━━ Input data
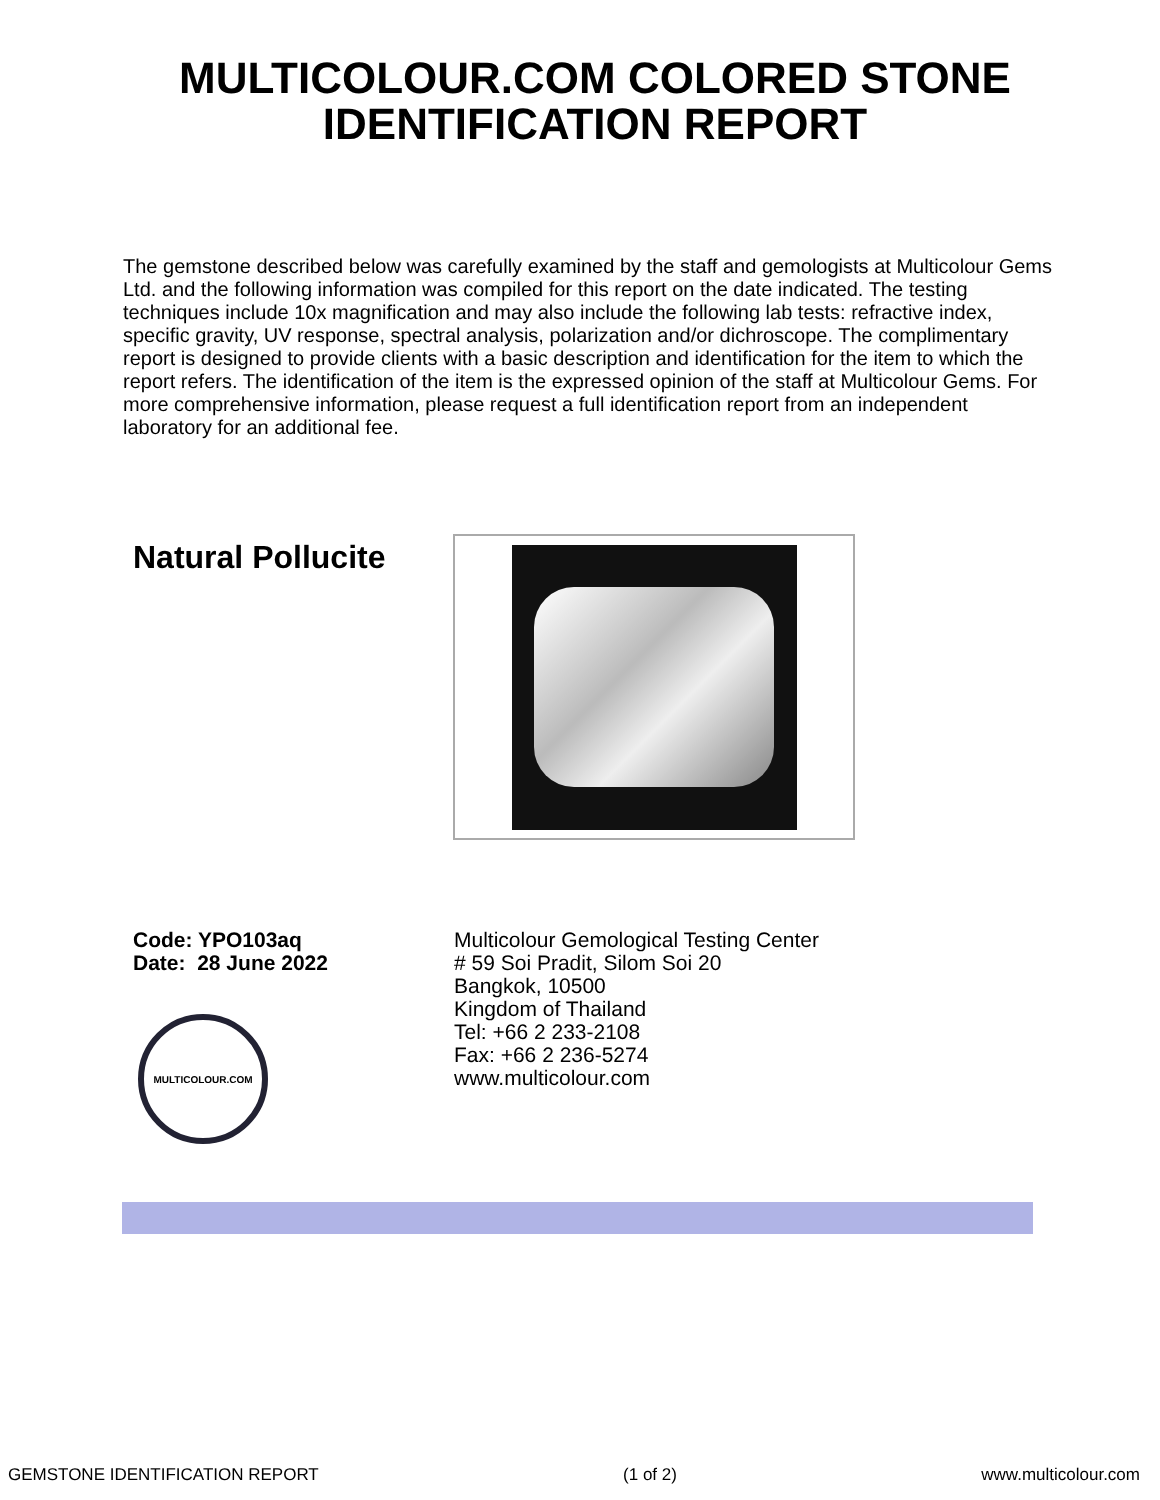MULTICOLOUR.COM COLORED STONE
IDENTIFICATION REPORT
The gemstone described below was carefully examined by the staff and gemologists at Multicolour Gems Ltd. and the following information was compiled for this report on the date indicated. The testing techniques include 10x magnification and may also include the following lab tests: refractive index, specific gravity, UV response, spectral analysis, polarization and/or dichroscope. The complimentary report is designed to provide clients with a basic description and identification for the item to which the report refers. The identification of the item is the expressed opinion of the staff at Multicolour Gems. For more comprehensive information, please request a full identification report from an independent laboratory for an additional fee.
Natural Pollucite
Code: YPO103aq
Date: 28 June 2022
MULTICOLOUR.COM
Multicolour Gemological Testing Center
# 59 Soi Pradit, Silom Soi 20
Bangkok, 10500
Kingdom of Thailand
Tel: +66 2 233-2108
Fax: +66 2 236-5274
www.multicolour.com
GEMSTONE IDENTIFICATION REPORT (1 of 2) www.multicolour.com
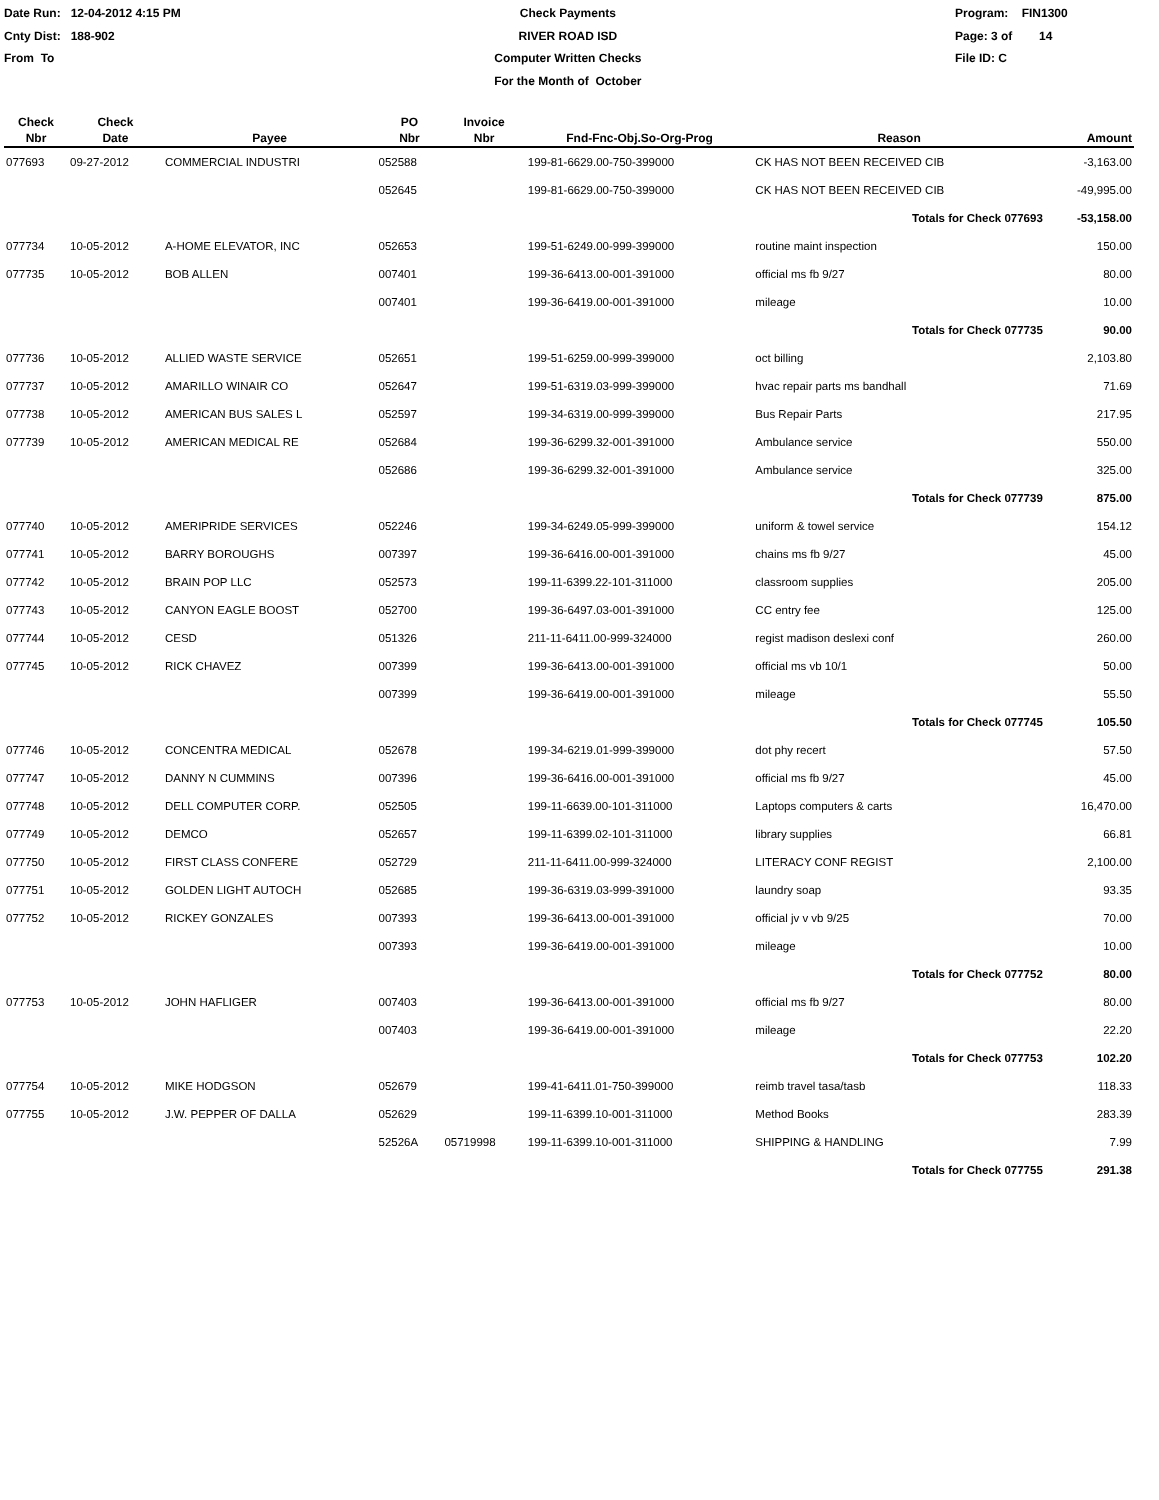Date Run: 12-04-2012 4:15 PM
Cnty Dist: 188-902
From To
Check Payments
RIVER ROAD ISD
Computer Written Checks
For the Month of October
Program: FIN1300
Page: 3 of 14
File ID: C
| Check Nbr | Check Date | Payee | PO Nbr | Invoice Nbr | Fnd-Fnc-Obj.So-Org-Prog | Reason | Amount |
| --- | --- | --- | --- | --- | --- | --- | --- |
| 077693 | 09-27-2012 | COMMERCIAL INDUSTRI | 052588 | | 199-81-6629.00-750-399000 | CK HAS NOT BEEN RECEIVED CIB | -3,163.00 |
| | | | 052645 | | 199-81-6629.00-750-399000 | CK HAS NOT BEEN RECEIVED CIB | -49,995.00 |
| | | | | | | Totals for Check 077693 | -53,158.00 |
| 077734 | 10-05-2012 | A-HOME ELEVATOR, INC | 052653 | | 199-51-6249.00-999-399000 | routine maint inspection | 150.00 |
| 077735 | 10-05-2012 | BOB ALLEN | 007401 | | 199-36-6413.00-001-391000 | official ms fb 9/27 | 80.00 |
| | | | 007401 | | 199-36-6419.00-001-391000 | mileage | 10.00 |
| | | | | | | Totals for Check 077735 | 90.00 |
| 077736 | 10-05-2012 | ALLIED WASTE SERVICE | 052651 | | 199-51-6259.00-999-399000 | oct billing | 2,103.80 |
| 077737 | 10-05-2012 | AMARILLO WINAIR CO | 052647 | | 199-51-6319.03-999-399000 | hvac repair parts ms bandhall | 71.69 |
| 077738 | 10-05-2012 | AMERICAN BUS SALES L | 052597 | | 199-34-6319.00-999-399000 | Bus Repair Parts | 217.95 |
| 077739 | 10-05-2012 | AMERICAN MEDICAL RE | 052684 | | 199-36-6299.32-001-391000 | Ambulance service | 550.00 |
| | | | 052686 | | 199-36-6299.32-001-391000 | Ambulance service | 325.00 |
| | | | | | | Totals for Check 077739 | 875.00 |
| 077740 | 10-05-2012 | AMERIPRIDE SERVICES | 052246 | | 199-34-6249.05-999-399000 | uniform & towel service | 154.12 |
| 077741 | 10-05-2012 | BARRY BOROUGHS | 007397 | | 199-36-6416.00-001-391000 | chains ms fb 9/27 | 45.00 |
| 077742 | 10-05-2012 | BRAIN POP LLC | 052573 | | 199-11-6399.22-101-311000 | classroom supplies | 205.00 |
| 077743 | 10-05-2012 | CANYON EAGLE BOOST | 052700 | | 199-36-6497.03-001-391000 | CC entry fee | 125.00 |
| 077744 | 10-05-2012 | CESD | 051326 | | 211-11-6411.00-999-324000 | regist madison deslexi conf | 260.00 |
| 077745 | 10-05-2012 | RICK CHAVEZ | 007399 | | 199-36-6413.00-001-391000 | official ms vb 10/1 | 50.00 |
| | | | 007399 | | 199-36-6419.00-001-391000 | mileage | 55.50 |
| | | | | | | Totals for Check 077745 | 105.50 |
| 077746 | 10-05-2012 | CONCENTRA MEDICAL | 052678 | | 199-34-6219.01-999-399000 | dot phy recert | 57.50 |
| 077747 | 10-05-2012 | DANNY N CUMMINS | 007396 | | 199-36-6416.00-001-391000 | official ms fb 9/27 | 45.00 |
| 077748 | 10-05-2012 | DELL COMPUTER CORP. | 052505 | | 199-11-6639.00-101-311000 | Laptops computers & carts | 16,470.00 |
| 077749 | 10-05-2012 | DEMCO | 052657 | | 199-11-6399.02-101-311000 | library supplies | 66.81 |
| 077750 | 10-05-2012 | FIRST CLASS CONFERE | 052729 | | 211-11-6411.00-999-324000 | LITERACY CONF REGIST | 2,100.00 |
| 077751 | 10-05-2012 | GOLDEN LIGHT AUTOCH | 052685 | | 199-36-6319.03-999-391000 | laundry soap | 93.35 |
| 077752 | 10-05-2012 | RICKEY GONZALES | 007393 | | 199-36-6413.00-001-391000 | official jv v vb 9/25 | 70.00 |
| | | | 007393 | | 199-36-6419.00-001-391000 | mileage | 10.00 |
| | | | | | | Totals for Check 077752 | 80.00 |
| 077753 | 10-05-2012 | JOHN HAFLIGER | 007403 | | 199-36-6413.00-001-391000 | official ms fb 9/27 | 80.00 |
| | | | 007403 | | 199-36-6419.00-001-391000 | mileage | 22.20 |
| | | | | | | Totals for Check 077753 | 102.20 |
| 077754 | 10-05-2012 | MIKE HODGSON | 052679 | | 199-41-6411.01-750-399000 | reimb travel tasa/tasb | 118.33 |
| 077755 | 10-05-2012 | J.W. PEPPER OF DALLA | 052629 | | 199-11-6399.10-001-311000 | Method Books | 283.39 |
| | | | 52526A | 05719998 | 199-11-6399.10-001-311000 | SHIPPING & HANDLING | 7.99 |
| | | | | | | Totals for Check 077755 | 291.38 |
━━━━
# Task details:
Write out the entries above word for word. Do not include the pictures.

# Expected output:
MULTICOLOUR.COM COLORED STONE
IDENTIFICATION REPORT
The gemstone described below was carefully examined by the staff and gemologists at Multicolour Gems Ltd. and the following information was compiled for this report on the date indicated. The testing techniques include 10x magnification and may also include the following lab tests: refractive index, specific gravity, UV response, spectral analysis, polarization and/or dichroscope. The complimentary report is designed to provide clients with a basic description and identification for the item to which the report refers. The identification of the item is the expressed opinion of the staff at Multicolour Gems. For more comprehensive information, please request a full identification report from an independent laboratory for an additional fee.
Natural Pollucite
Code: YPO103aq
Date: 28 June 2022
MULTICOLOUR.COM
Multicolour Gemological Testing Center
# 59 Soi Pradit, Silom Soi 20
Bangkok, 10500
Kingdom of Thailand
Tel: +66 2 233-2108
Fax: +66 2 236-5274
www.multicolour.com
GEMSTONE IDENTIFICATION REPORT (1 of 2) www.multicolour.com
Date Run: 12-04-2012 4:15 PM
Cnty Dist: 188-902
From To
Check Payments
RIVER ROAD ISD
Computer Written Checks
For the Month of October
Program: FIN1300
Page: 3 of 14
File ID: C
| Check Nbr | Check Date | Payee | PO Nbr | Invoice Nbr | Fnd-Fnc-Obj.So-Org-Prog | Reason | Amount |
| --- | --- | --- | --- | --- | --- | --- | --- |
| 077693 | 09-27-2012 | COMMERCIAL INDUSTRI | 052588 | | 199-81-6629.00-750-399000 | CK HAS NOT BEEN RECEIVED CIB | -3,163.00 |
| | | | 052645 | | 199-81-6629.00-750-399000 | CK HAS NOT BEEN RECEIVED CIB | -49,995.00 |
| | | | | | | Totals for Check 077693 | -53,158.00 |
| 077734 | 10-05-2012 | A-HOME ELEVATOR, INC | 052653 | | 199-51-6249.00-999-399000 | routine maint inspection | 150.00 |
| 077735 | 10-05-2012 | BOB ALLEN | 007401 | | 199-36-6413.00-001-391000 | official ms fb 9/27 | 80.00 |
| | | | 007401 | | 199-36-6419.00-001-391000 | mileage | 10.00 |
| | | | | | | Totals for Check 077735 | 90.00 |
| 077736 | 10-05-2012 | ALLIED WASTE SERVICE | 052651 | | 199-51-6259.00-999-399000 | oct billing | 2,103.80 |
| 077737 | 10-05-2012 | AMARILLO WINAIR CO | 052647 | | 199-51-6319.03-999-399000 | hvac repair parts ms bandhall | 71.69 |
| 077738 | 10-05-2012 | AMERICAN BUS SALES L | 052597 | | 199-34-6319.00-999-399000 | Bus Repair Parts | 217.95 |
| 077739 | 10-05-2012 | AMERICAN MEDICAL RE | 052684 | | 199-36-6299.32-001-391000 | Ambulance service | 550.00 |
| | | | 052686 | | 199-36-6299.32-001-391000 | Ambulance service | 325.00 |
| | | | | | | Totals for Check 077739 | 875.00 |
| 077740 | 10-05-2012 | AMERIPRIDE SERVICES | 052246 | | 199-34-6249.05-999-399000 | uniform & towel service | 154.12 |
| 077741 | 10-05-2012 | BARRY BOROUGHS | 007397 | | 199-36-6416.00-001-391000 | chains ms fb 9/27 | 45.00 |
| 077742 | 10-05-2012 | BRAIN POP LLC | 052573 | | 199-11-6399.22-101-311000 | classroom supplies | 205.00 |
| 077743 | 10-05-2012 | CANYON EAGLE BOOST | 052700 | | 199-36-6497.03-001-391000 | CC entry fee | 125.00 |
| 077744 | 10-05-2012 | CESD | 051326 | | 211-11-6411.00-999-324000 | regist madison deslexi conf | 260.00 |
| 077745 | 10-05-2012 | RICK CHAVEZ | 007399 | | 199-36-6413.00-001-391000 | official ms vb 10/1 | 50.00 |
| | | | 007399 | | 199-36-6419.00-001-391000 | mileage | 55.50 |
| | | | | | | Totals for Check 077745 | 105.50 |
| 077746 | 10-05-2012 | CONCENTRA MEDICAL | 052678 | | 199-34-6219.01-999-399000 | dot phy recert | 57.50 |
| 077747 | 10-05-2012 | DANNY N CUMMINS | 007396 | | 199-36-6416.00-001-391000 | official ms fb 9/27 | 45.00 |
| 077748 | 10-05-2012 | DELL COMPUTER CORP. | 052505 | | 199-11-6639.00-101-311000 | Laptops computers & carts | 16,470.00 |
| 077749 | 10-05-2012 | DEMCO | 052657 | | 199-11-6399.02-101-311000 | library supplies | 66.81 |
| 077750 | 10-05-2012 | FIRST CLASS CONFERE | 052729 | | 211-11-6411.00-999-324000 | LITERACY CONF REGIST | 2,100.00 |
| 077751 | 10-05-2012 | GOLDEN LIGHT AUTOCH | 052685 | | 199-36-6319.03-999-391000 | laundry soap | 93.35 |
| 077752 | 10-05-2012 | RICKEY GONZALES | 007393 | | 199-36-6413.00-001-391000 | official jv v vb 9/25 | 70.00 |
| | | | 007393 | | 199-36-6419.00-001-391000 | mileage | 10.00 |
| | | | | | | Totals for Check 077752 | 80.00 |
| 077753 | 10-05-2012 | JOHN HAFLIGER | 007403 | | 199-36-6413.00-001-391000 | official ms fb 9/27 | 80.00 |
| | | | 007403 | | 199-36-6419.00-001-391000 | mileage | 22.20 |
| | | | | | | Totals for Check 077753 | 102.20 |
| 077754 | 10-05-2012 | MIKE HODGSON | 052679 | | 199-41-6411.01-750-399000 | reimb travel tasa/tasb | 118.33 |
| 077755 | 10-05-2012 | J.W. PEPPER OF DALLA | 052629 | | 199-11-6399.10-001-311000 | Method Books | 283.39 |
| | | | 52526A | 05719998 | 199-11-6399.10-001-311000 | SHIPPING & HANDLING | 7.99 |
| | | | | | | Totals for Check 077755 | 291.38 |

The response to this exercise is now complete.